** WHAT TO PRODUCE **
Output all entries exactly; images excluded.
■ ■ ■ ■
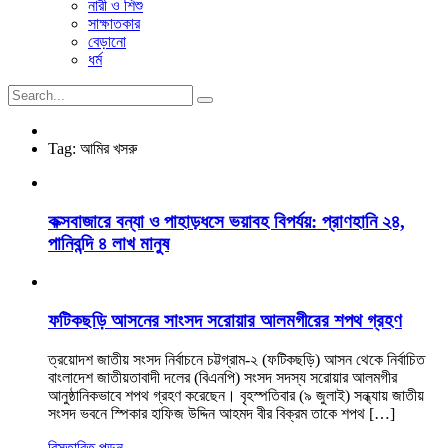
নারী ও শিশু
সাক্ষাতকার
বেড়ানো
ধর্ম
Tag:
আমির খসরু
কক্সবাজারে বন্যা ও পাহাড়ধসে ভয়াবহ বিপর্যয়: প্রাণহানি ২৪,
পানিবন্দি ৪ লাখ মানুষ
ফটিকছড়ি আসনের সাংসদ সরোয়ার আলমগীরের শপথ গ্রহণ
ত্রয়োদশ জাতীয় সংসদ নির্বাচনে চট্টগ্রাম-২ (ফটিকছড়ি) আসন থেকে নির্বাচিত
বাংলাদেশ জাতীয়তাবাদী দলের (বিএনপি) সংসদ সদস্য সরোয়ার আলমগীর
আনুষ্ঠানিকভাবে শপথ গ্রহণ করেছেন। বৃহস্পতিবার (৯ জুলাই) সন্ধ্যায় জাতীয়
সংসদ ভবনে স্পিকার হাফিজ উদ্দিন আহমদ বীর বিক্রম তাকে শপথ […]
বিস্তারিত পড়ুন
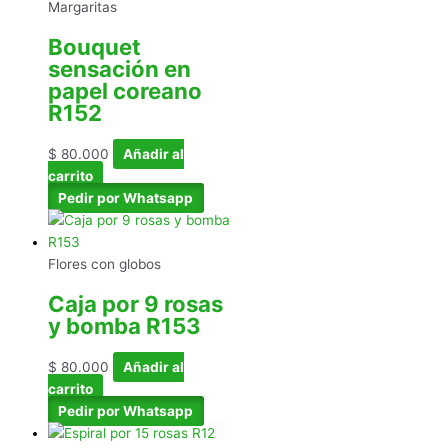
Margaritas
Bouquet
sensación en
papel coreano
R152
$
80.000
Añadir al
carrito
Pedir por Whatsapp
Flores con globos
Caja por 9 rosas
y bomba R153
$
80.000
Añadir al
carrito
Pedir por Whatsapp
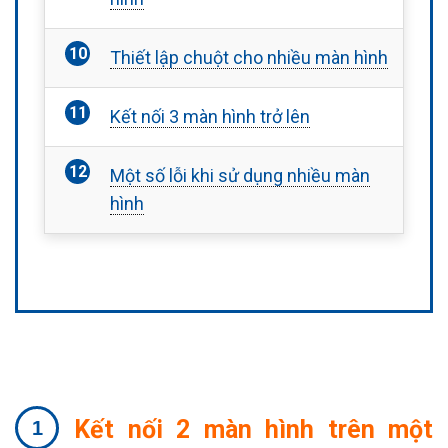
Thiết lập chuột cho nhiều màn hình
Kết nối 3 màn hình trở lên
Một số lỗi khi sử dụng nhiều màn
hình
Kết nối 2 màn hình trên một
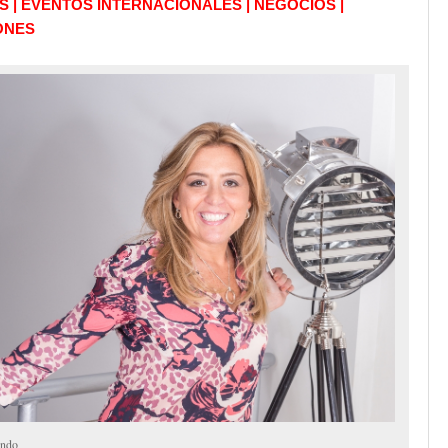
| EVENTOS INTERNACIONALES | NEGOCIOS |
ONES
undo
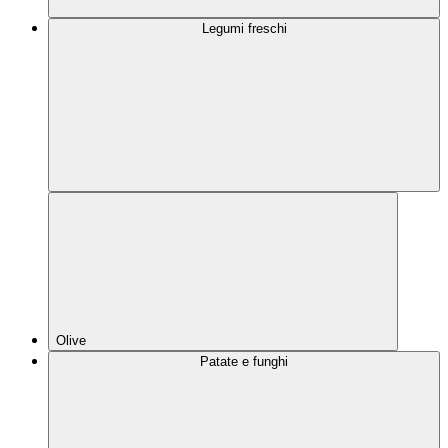
Legumi freschi
Olive
Patate e funghi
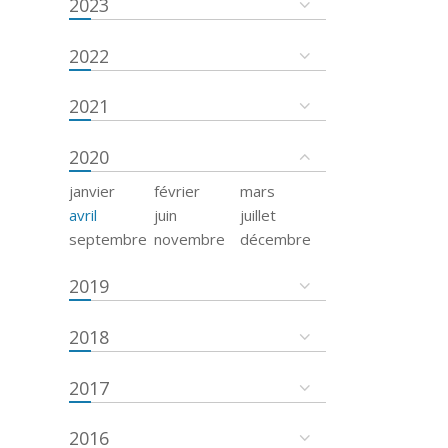
2023
2022
2021
2020
janvier
février
mars
avril
juin
juillet
septembre
novembre
décembre
2019
2018
2017
2016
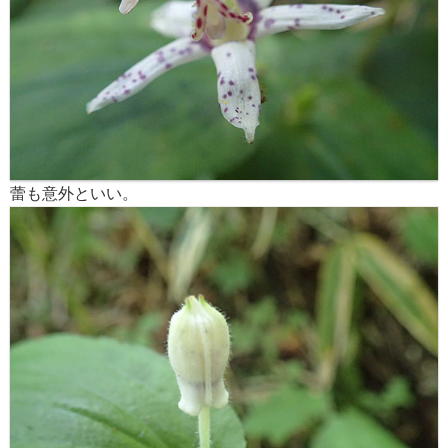
蕾も意外といい。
■ ■ ■ ■
** RESULT **
নারী ও শিশু
সাক্ষাতকার
বেড়ানো
ধর্ম
Tag:
আমির খসরু
কক্সবাজারে বন্যা ও পাহাড়ধসে ভয়াবহ বিপর্যয়: প্রাণহানি ২৪,
পানিবন্দি ৪ লাখ মানুষ
ফটিকছড়ি আসনের সাংসদ সরোয়ার আলমগীরের শপথ গ্রহণ
ত্রয়োদশ জাতীয় সংসদ নির্বাচনে চট্টগ্রাম-২ (ফটিকছড়ি) আসন থেকে নির্বাচিত
বাংলাদেশ জাতীয়তাবাদী দলের (বিএনপি) সংসদ সদস্য সরোয়ার আলমগীর
আনুষ্ঠানিকভাবে শপথ গ্রহণ করেছেন। বৃহস্পতিবার (৯ জুলাই) সন্ধ্যায় জাতীয়
সংসদ ভবনে স্পিকার হাফিজ উদ্দিন আহমদ বীর বিক্রম তাকে শপথ […]
বিস্তারিত পড়ুন
Margaritas
Bouquet
sensación en
papel coreano
R152
$
80.000
Añadir al
carrito
Pedir por Whatsapp
Flores con globos
Caja por 9 rosas
y bomba R153
$
80.000
Añadir al
carrito
Pedir por Whatsapp
Thiết lập chuột cho nhiều màn hình
Kết nối 3 màn hình trở lên
Một số lỗi khi sử dụng nhiều màn
hình
Kết nối 2 màn hình trên một
| EVENTOS INTERNACIONALES | NEGOCIOS |
ONES
undo
Legumi freschi
Olive
Patate e funghi
2023
2022
2021
2020
janvier
février
mars
avril
juin
juillet
septembre
novembre
décembre
2019
2018
2017
2016
蕾も意外といい。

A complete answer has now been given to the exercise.